(Beginning of TASK DATA)

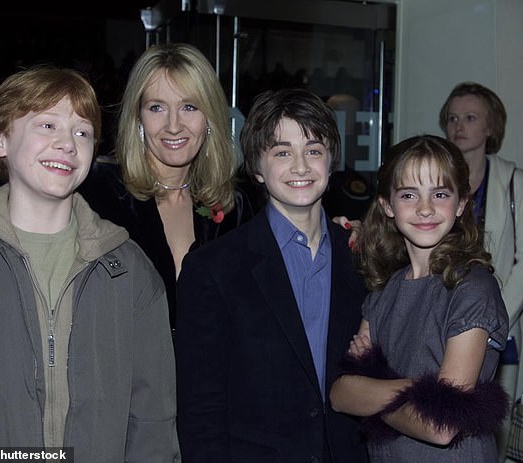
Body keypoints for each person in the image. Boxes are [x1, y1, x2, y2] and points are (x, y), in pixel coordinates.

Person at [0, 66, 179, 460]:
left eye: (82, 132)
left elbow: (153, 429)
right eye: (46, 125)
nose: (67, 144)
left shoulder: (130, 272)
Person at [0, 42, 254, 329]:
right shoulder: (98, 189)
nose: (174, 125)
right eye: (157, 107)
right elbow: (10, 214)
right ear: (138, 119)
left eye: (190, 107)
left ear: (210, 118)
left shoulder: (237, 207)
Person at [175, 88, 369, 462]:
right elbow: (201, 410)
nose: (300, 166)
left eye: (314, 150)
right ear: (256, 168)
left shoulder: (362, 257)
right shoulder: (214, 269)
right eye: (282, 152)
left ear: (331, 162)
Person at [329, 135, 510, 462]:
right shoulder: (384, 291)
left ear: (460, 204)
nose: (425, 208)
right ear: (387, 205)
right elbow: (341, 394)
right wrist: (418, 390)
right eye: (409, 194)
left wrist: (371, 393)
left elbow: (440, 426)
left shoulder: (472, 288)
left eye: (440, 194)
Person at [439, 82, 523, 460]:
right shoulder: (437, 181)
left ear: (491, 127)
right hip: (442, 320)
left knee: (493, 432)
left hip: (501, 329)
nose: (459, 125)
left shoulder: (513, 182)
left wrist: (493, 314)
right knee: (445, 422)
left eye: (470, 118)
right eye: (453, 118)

(End of TASK DATA)
(Beginning of TASK DATA)

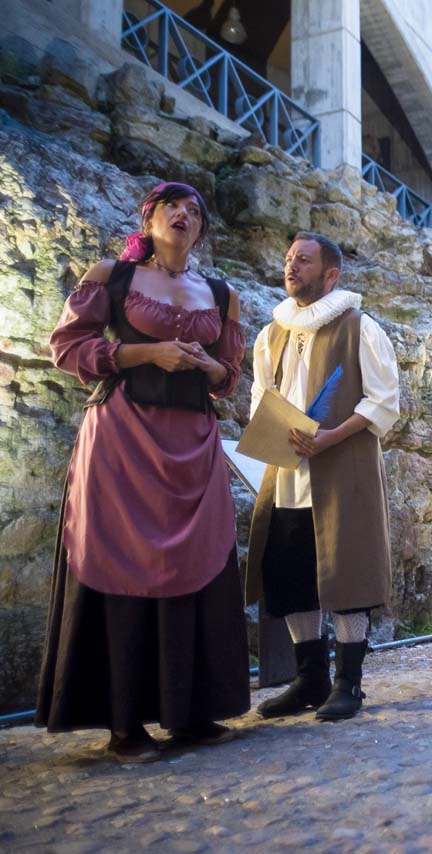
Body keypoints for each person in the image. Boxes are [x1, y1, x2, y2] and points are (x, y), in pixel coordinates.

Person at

(End of TASK DATA)
(Beginning of TASK DATA)

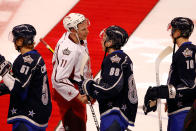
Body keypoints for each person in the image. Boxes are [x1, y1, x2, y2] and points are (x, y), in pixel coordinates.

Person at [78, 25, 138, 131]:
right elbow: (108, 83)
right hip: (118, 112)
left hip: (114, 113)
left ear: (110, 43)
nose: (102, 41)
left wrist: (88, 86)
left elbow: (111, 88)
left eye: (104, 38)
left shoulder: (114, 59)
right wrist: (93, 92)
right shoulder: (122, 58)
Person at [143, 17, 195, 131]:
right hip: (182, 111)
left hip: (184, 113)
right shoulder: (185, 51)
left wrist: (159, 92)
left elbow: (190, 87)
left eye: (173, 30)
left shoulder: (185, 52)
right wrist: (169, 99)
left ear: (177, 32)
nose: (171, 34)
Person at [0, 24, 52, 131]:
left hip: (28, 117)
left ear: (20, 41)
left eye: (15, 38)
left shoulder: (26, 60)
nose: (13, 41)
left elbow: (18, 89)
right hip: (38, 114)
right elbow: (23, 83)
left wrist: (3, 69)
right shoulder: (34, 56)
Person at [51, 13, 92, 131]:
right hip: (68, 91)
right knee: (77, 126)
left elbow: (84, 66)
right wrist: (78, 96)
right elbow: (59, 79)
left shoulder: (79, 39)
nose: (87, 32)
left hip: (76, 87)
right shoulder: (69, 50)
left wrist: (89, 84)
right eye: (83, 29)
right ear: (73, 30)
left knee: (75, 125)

(End of TASK DATA)

PROMPT — Transcribe the records above exactly, beginning at the line that contains "left elbow: (440, 426)" and ending with the line that contains "right eye: (453, 118)", both included, and nothing else.

OUTPUT BELOW —
left elbow: (440, 426)
left shoulder: (472, 288)
left eye: (440, 194)
Person at [439, 82, 523, 460]:
right shoulder: (437, 181)
left ear: (491, 127)
right hip: (442, 320)
left knee: (493, 432)
left hip: (501, 329)
nose: (459, 125)
left shoulder: (513, 182)
left wrist: (493, 314)
right knee: (445, 422)
left eye: (470, 118)
right eye: (453, 118)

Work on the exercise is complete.